There’s also increased weather precision. “Autonomous equipment doesn’t get impatient,” Ledebuhr said. “If environmental conditions for spray applications fall out of parameter, the autonomous vehicle can be programmed to stop and wait or return home.” An autonomous vehicle may be more likely to maintain details like boom height and speed too.

Chemical and weed control precision is increased as well. This means precise, per-weed treatments, including those of laser, mechanical and electrical means, become possible. This can radically reduce chemical use rates and their corresponding environmental loads.

  • Risk reduction – Ledebuhr noted robots can monitor conditions and stop if the wind or other environmental conditions fall out of parameter. They can better monitor and adjust boom height and other operational parameters that humans may otherwise ignore – and their “decisions” can be logged for full traceability.

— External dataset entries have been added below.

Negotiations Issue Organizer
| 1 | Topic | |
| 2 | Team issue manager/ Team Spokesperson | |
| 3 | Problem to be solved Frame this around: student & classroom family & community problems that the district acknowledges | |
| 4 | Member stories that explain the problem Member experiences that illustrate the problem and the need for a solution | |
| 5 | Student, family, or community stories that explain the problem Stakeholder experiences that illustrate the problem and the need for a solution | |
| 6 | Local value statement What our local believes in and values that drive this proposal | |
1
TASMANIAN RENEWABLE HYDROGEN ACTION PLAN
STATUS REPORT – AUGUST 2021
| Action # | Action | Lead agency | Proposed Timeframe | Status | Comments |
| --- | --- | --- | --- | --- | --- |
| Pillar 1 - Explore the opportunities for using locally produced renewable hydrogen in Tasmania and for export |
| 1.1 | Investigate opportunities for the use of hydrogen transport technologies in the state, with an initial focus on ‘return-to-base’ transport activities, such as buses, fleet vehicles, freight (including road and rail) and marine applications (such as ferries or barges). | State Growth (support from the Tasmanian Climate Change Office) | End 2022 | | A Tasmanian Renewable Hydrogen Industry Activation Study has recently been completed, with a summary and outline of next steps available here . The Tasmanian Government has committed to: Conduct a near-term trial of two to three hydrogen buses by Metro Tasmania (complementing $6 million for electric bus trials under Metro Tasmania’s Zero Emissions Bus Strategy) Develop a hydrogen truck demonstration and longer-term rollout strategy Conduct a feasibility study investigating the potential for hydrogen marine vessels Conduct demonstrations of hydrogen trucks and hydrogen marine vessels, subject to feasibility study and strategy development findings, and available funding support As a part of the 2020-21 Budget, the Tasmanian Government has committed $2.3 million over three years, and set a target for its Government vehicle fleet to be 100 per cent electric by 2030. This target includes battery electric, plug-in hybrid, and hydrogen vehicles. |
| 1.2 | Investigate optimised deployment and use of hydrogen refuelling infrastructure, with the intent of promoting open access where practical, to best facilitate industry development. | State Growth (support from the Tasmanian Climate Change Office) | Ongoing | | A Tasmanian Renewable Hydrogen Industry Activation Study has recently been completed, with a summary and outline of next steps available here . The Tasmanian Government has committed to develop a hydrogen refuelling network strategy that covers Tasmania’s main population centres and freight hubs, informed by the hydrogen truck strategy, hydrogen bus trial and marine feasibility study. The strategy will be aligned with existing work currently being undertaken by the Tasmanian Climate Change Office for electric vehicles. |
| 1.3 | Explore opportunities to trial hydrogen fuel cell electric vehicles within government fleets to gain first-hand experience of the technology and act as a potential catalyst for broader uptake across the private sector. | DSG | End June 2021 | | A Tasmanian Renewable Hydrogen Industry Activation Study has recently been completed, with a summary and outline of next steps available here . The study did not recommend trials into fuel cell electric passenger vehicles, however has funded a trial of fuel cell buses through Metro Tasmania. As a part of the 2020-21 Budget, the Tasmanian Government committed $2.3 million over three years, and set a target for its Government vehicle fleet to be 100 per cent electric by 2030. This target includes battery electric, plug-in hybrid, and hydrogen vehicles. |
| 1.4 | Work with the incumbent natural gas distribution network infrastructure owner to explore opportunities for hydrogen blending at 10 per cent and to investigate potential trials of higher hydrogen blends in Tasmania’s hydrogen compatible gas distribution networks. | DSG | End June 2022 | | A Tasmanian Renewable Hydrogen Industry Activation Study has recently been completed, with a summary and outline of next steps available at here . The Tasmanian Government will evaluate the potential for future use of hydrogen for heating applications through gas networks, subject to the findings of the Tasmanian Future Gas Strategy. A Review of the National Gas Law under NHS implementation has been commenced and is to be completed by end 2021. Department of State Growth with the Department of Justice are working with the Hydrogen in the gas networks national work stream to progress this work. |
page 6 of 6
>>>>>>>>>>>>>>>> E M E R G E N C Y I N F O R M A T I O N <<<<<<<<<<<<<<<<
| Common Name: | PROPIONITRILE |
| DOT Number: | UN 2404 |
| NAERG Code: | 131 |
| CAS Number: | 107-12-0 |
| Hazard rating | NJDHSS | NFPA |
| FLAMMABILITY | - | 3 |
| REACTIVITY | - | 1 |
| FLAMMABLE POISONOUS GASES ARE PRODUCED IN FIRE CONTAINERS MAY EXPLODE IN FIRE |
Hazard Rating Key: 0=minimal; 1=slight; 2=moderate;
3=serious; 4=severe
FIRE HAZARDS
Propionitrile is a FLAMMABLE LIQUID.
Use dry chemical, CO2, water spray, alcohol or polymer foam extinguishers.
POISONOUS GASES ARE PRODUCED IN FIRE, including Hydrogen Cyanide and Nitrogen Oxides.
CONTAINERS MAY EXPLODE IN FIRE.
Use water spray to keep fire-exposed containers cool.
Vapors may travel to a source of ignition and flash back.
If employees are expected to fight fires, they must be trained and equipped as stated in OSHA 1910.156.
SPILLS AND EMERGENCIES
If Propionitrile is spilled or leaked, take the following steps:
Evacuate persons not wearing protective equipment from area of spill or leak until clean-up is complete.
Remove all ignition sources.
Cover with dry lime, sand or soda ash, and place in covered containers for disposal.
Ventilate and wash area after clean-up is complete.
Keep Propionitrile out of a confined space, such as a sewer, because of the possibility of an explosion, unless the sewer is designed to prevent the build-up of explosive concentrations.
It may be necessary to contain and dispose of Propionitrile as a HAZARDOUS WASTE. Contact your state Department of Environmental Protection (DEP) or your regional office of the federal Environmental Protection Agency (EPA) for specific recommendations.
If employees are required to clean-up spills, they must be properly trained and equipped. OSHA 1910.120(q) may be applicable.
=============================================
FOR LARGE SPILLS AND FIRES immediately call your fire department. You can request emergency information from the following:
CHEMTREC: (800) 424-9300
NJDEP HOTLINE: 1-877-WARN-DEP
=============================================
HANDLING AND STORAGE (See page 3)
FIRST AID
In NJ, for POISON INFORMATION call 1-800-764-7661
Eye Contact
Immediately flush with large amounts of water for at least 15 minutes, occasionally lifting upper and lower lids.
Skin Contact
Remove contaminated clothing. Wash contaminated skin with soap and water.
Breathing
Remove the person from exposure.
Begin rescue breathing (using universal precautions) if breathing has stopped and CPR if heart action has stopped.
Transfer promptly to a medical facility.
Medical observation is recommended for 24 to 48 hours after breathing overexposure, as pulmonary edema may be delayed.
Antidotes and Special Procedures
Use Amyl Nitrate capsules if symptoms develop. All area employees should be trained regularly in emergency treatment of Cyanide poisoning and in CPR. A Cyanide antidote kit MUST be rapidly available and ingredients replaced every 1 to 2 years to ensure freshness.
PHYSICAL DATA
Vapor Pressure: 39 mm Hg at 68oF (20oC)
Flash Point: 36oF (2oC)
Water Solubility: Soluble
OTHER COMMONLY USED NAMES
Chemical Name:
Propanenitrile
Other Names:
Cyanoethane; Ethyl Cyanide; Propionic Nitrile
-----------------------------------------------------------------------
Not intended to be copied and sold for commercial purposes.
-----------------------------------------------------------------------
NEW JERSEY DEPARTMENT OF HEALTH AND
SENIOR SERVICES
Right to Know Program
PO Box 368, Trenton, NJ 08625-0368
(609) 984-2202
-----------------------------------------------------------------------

“Pesticide application, and machinery operation in general, is inherently dangerous to the applicator,” Ledebuhr said. “Autonomy reduces human risk exposures.” And there’s a range of what autonomous, from simple driver assistance to having no human present. Agriculture is currently at semi- or supervised autonomy, such as UAV pesticide applications and harvest assistance. “We’re offloading non-human tasks,” he added.

Ledebuhr thinks refits are the next step for growers. This means refitting formally manned machines for equipment that already works for each farmer’s operation.

But, like everything in life, there’s another side to this technology coin. There are unique needs for autonomy vs. conventional. For example, a grower never needs just one piece of equipment – it’s an ecosystem. You need the internet of things (IoT) – and there are a lot of questions you need to ask before investing. Fortunately, Ledebuhr outlined this part of the process as well.

“Robots are usually IoT devices. They will always try to connect to something,” he said. “Without a great, reliable connection, can they be successful?” With much of rural America still lacking quality high-speed internet, this is a major concern. These devices also utilize large data streams, so users need to ask who manages and stores that data, can they be collected to support other systems for higher productivity and how are they being controlled, stored and processed? (It’s often a third-party cloud AI data processor.)

Without operators, diagnosis of issues is also a concern. Consider how equipment will keep their “eyes” and sensors clean. Nozzle or spray system faults can be difficult for an operator to detect, much less a machine. “Would it know if one-third of the nozzles were clogged? How does the autonomous vehicle detect and report fault conditions?” Ledebuhr asked. “Consider the cost of a failed spray compared to the autonomous labor savings.”

Additionally, machines running 24/7 results in a four times faster maintenance interval. And if your automated fleet is electric, how will it be charged? Will it require installations in every field?

Questions to Ask

Investing in new technology is no small affair. Ledebuhr outlined some value indicators growers need to look at. One strong sign of value is the existence of service contracts or long-term, full service operating lease agreements being offered or required by the autonomy provider. “If the tech company is sophisticated enough and well-funded enough to offer these, there is likely a positive correlation to residual value,” he said. “The machines and software will get proper care. The risk is higher if the equipment is a stand-alone sale.”

If the company is foreign – and many are – do they have a strong U.S. presence with full support, or just a representative? Ledebuhr noted the U.S. doesn’t always lead in technology; innovation is global.

A big question to think about is the company’s agricultural reputation. “Does the tech company understand the demands and reliability requirements of your operation?” Ledebuhr asked. “They may make farm equipment but have never stepped foot on a farm.”

As IoT becomes a more critical part of every part of our lives, growers will also need to consider their cybersecurity – a risk they likely don’t have with their John Deere equipment. (Note: Hard wired systems tend to be more secure than the cloud.)

“This is a brave new world for a lot of folks,” Ledebuhr concluded. “There are more questions than answers as the sector develops.”